Free software started in the 80s by defining four (initially three) freedoms1 that any free software should grant its users:

  • Freedom 0: freedom to run the program as you wish, for any purpose
  • Freedom 1: freedom to study how the program works, and change it so it does your computing as you wish
  • Freedom 2: freedom to redistribute copies so you can help your neighbor
  • Freedom 3: freedom to distribute copies of your modified versions to others

These freedoms made the participants free to improve the program, and release their improvements to the public, so that the whole community benefits. But free software did not mandate anything about how the software was to be built to actually encourage this collaboration across boundaries that would result in benefiting the whole community.

When open source was defined in 1998, it focused on a specific angle (the one that mattered the most to businesses), which is the availability and re-usability of the code. That also said remarkably little about how the software should be built, and nothing about who really controls it. As a result by 2010 most open source projects were actually closed one way or another: their core development may be done behind closed walls, or their governance may be locked down to ensure control by its main sponsor. Sure, their end product was licensed under an open source license, but those were not really community projects anymore.

The control of a specific party over the code is discouraging contributors to participate: those are seen as free labor and are not on a level playing field compared to contributors "on the inside", which really decide the direction of the software. The only option for a disgruntled community is to do a costly fork of the project, and fragment the limited resources available to work on that topic. The most extreme case is the open core variant, where a company maintains the basic functions of the software as an open source "community" project but keeps advanced "enterprise" features under proprietary licenses. This inevitably creates tension when a user wants to contribute back an improvement (like security or scalability) that the controlling entity would prefer to keep for its Enterprise edition. All this control ultimately hurts the adoption and the success of the software.

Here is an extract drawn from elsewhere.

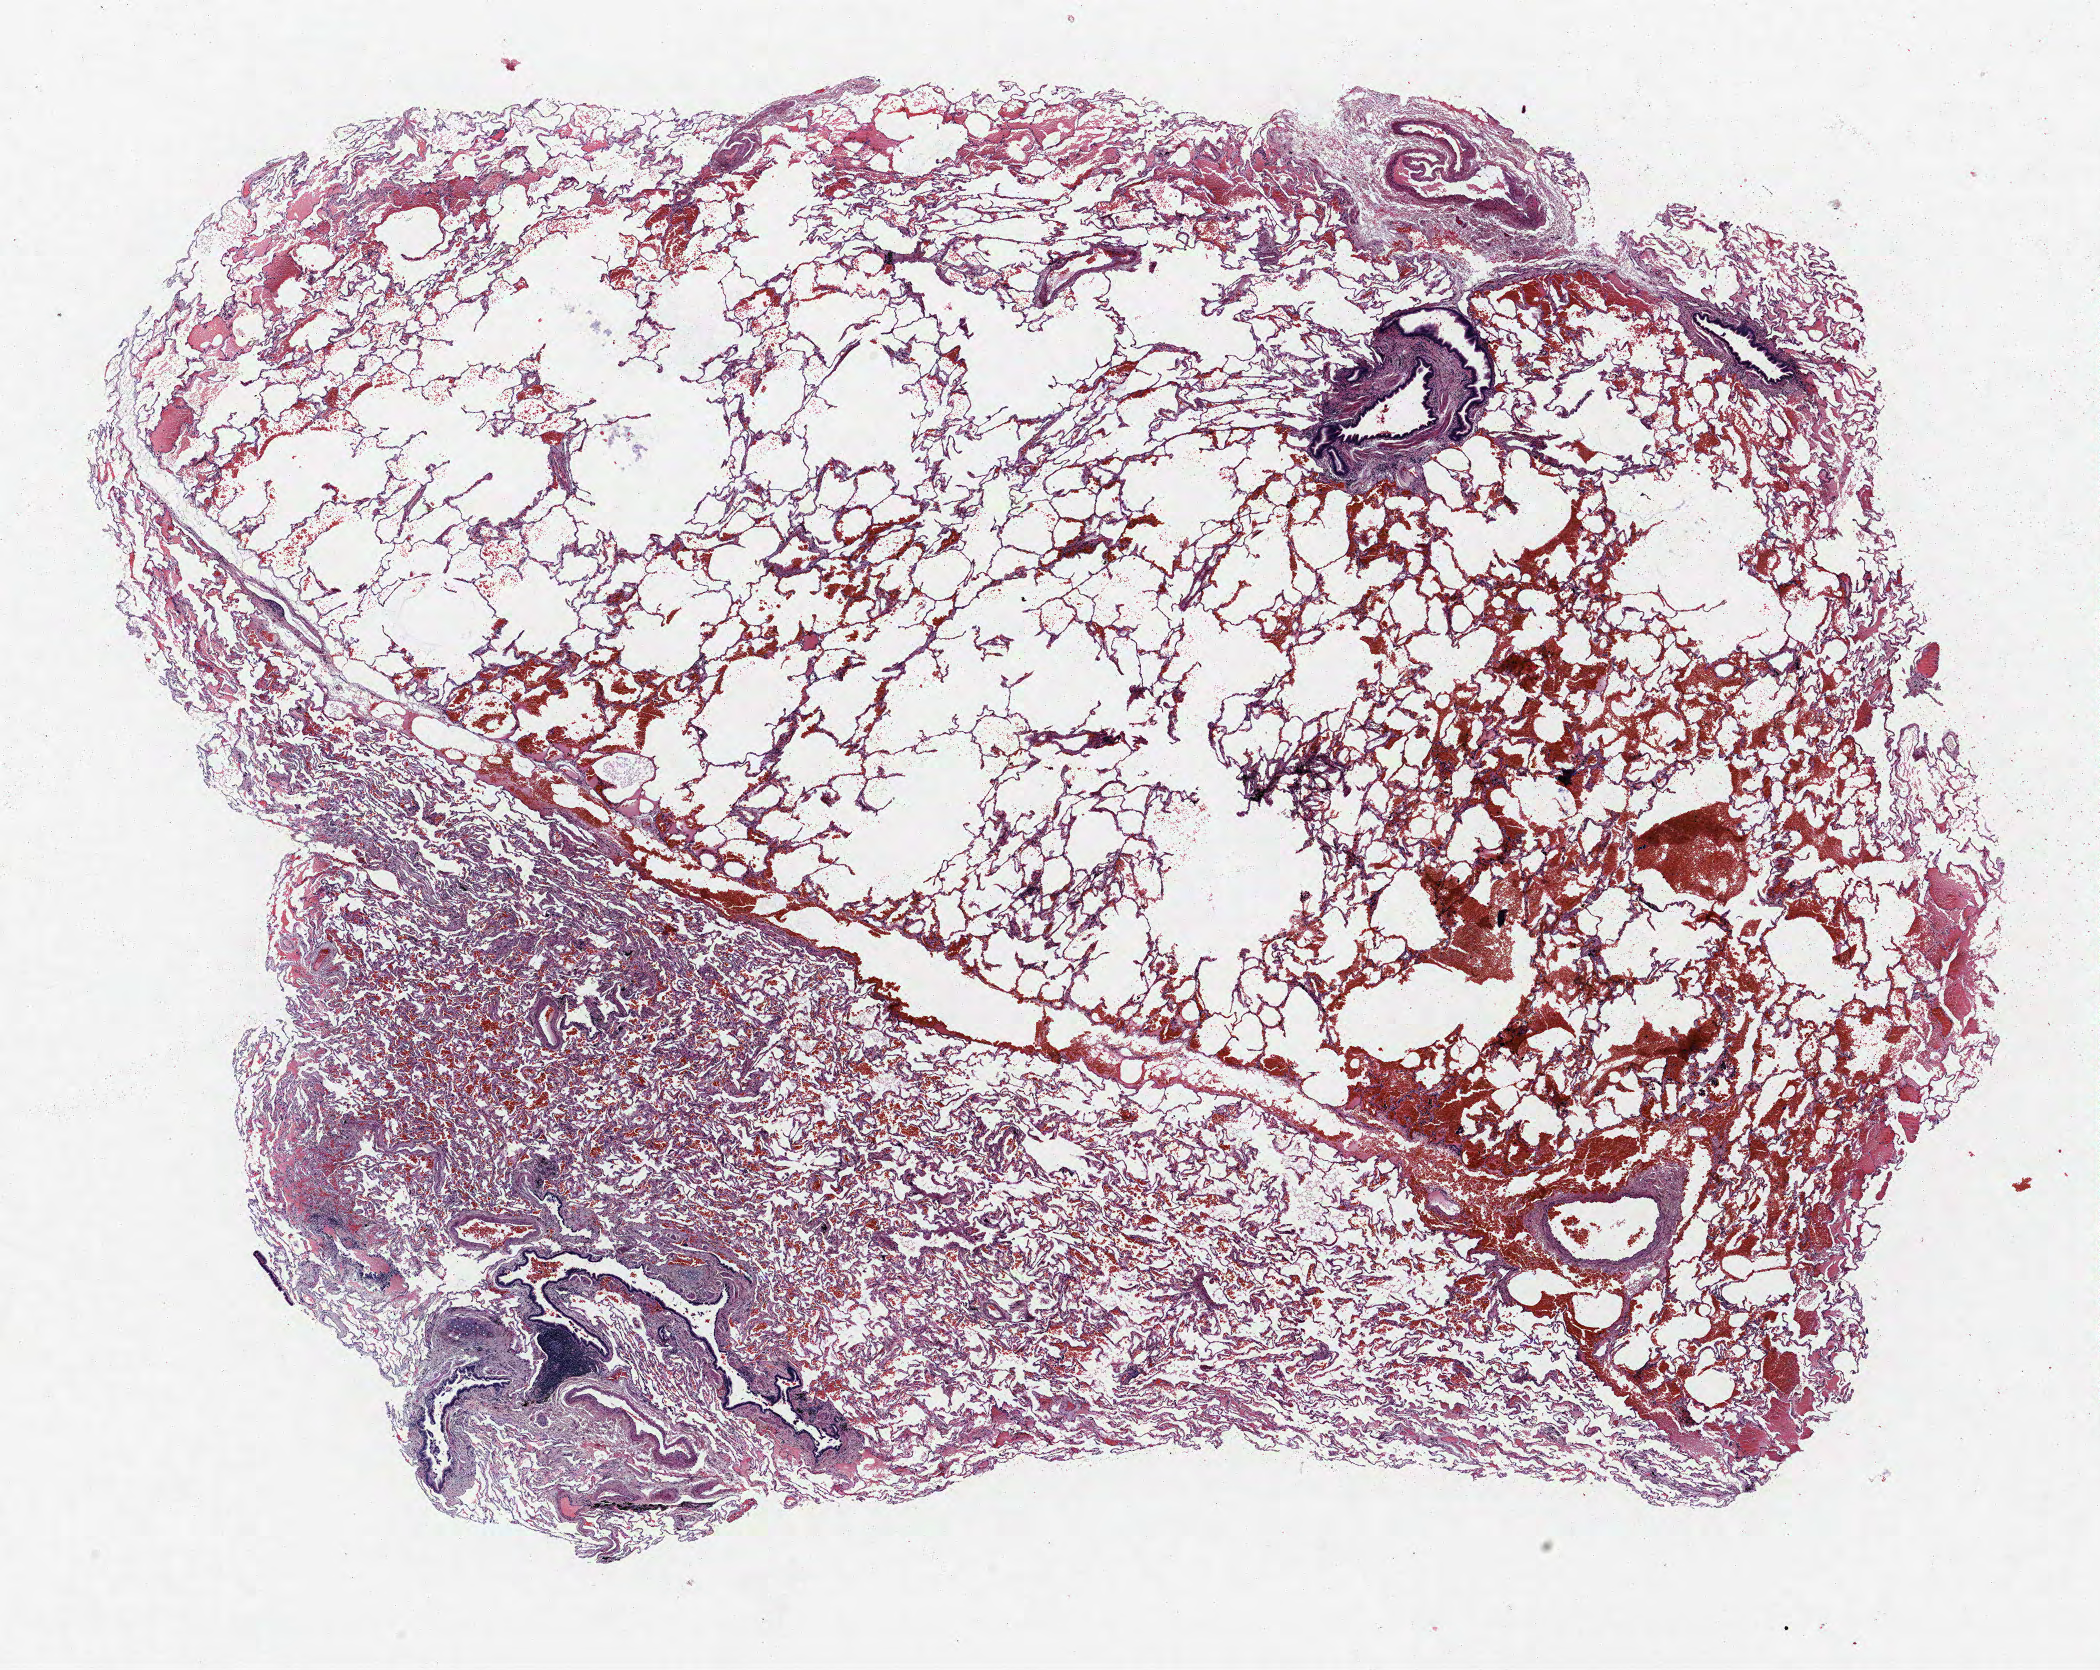
Hematoxylin and eosin (H&E) stained whole-slide image — shown as a low-resolution overview of the whole scanned area (about 16.8 x 13.4 mm, acquisition: 40x scan); formalin-fixed paraffin-embedded (FFPE) section; lung tissue. Female, age 69 at enrolment. Former smoker at enrolment. Grade: poorly differentiated (G3).
Tumour size (pathology): 36 mm. Stage (AJCC 6th edition): IB. Participant's lung-cancer diagnosis: Non-small cell carcinoma. Primary tumour location (clinical record): right lower lobe.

OpenStack is an open source community that was started with the belief that a community of equals, working together in an open collaboration, would produce better software, more aligned to the needs of its users and more largely adopted. It was therefore started from the first day as an open collaboration willing to include as many individuals and organizations as possible, on a level playing field, with everyone involved in designing and developing the solution.

This was relatively novel: while a few venerable projects like the Linux kernel were set up and perdured as truly open collaborations, most new projects in 2010 were just owned by a "main sponsor". This is why it was pretty important for the individuals who participated in the OpenStack community to state in a very concise way what they really meant by 'open'. It was also important to clearly distinguish themselves from prevalent open core solutions like Eucalyptus, which was then the only open source cloud infrastructure platform available.

It was from these conditions that "The Four Opens" were born. The first public mention of them was posted on the then-nascent OpenStack Wiki on June 28, 20102, before OpenStack was even publicly discussed or announced. The titles of the Four Opens (Open Source, Open Design, Open Development, Open Community) were set from that day. The content evolved a bit over time on the Wiki, as implementation details rolled in (for example: public code reviews, design summits, technical committee, lazy and consensus). The Four Opens description is now maintained officially in the OpenStack governance website3 and followed by several projects in the open source ecosystem.

They were instrumental in the success, the quality and the visibility of the OpenStack software as well as the growth of the community from tens of contributors to thousands over the course of a few years.

As this book will show how The Four Opens transform open source into open collaboration that is essential to create open source software and other artifacts by a group of individuals and organizations who have a set of common goals and challenges they choose to solve together.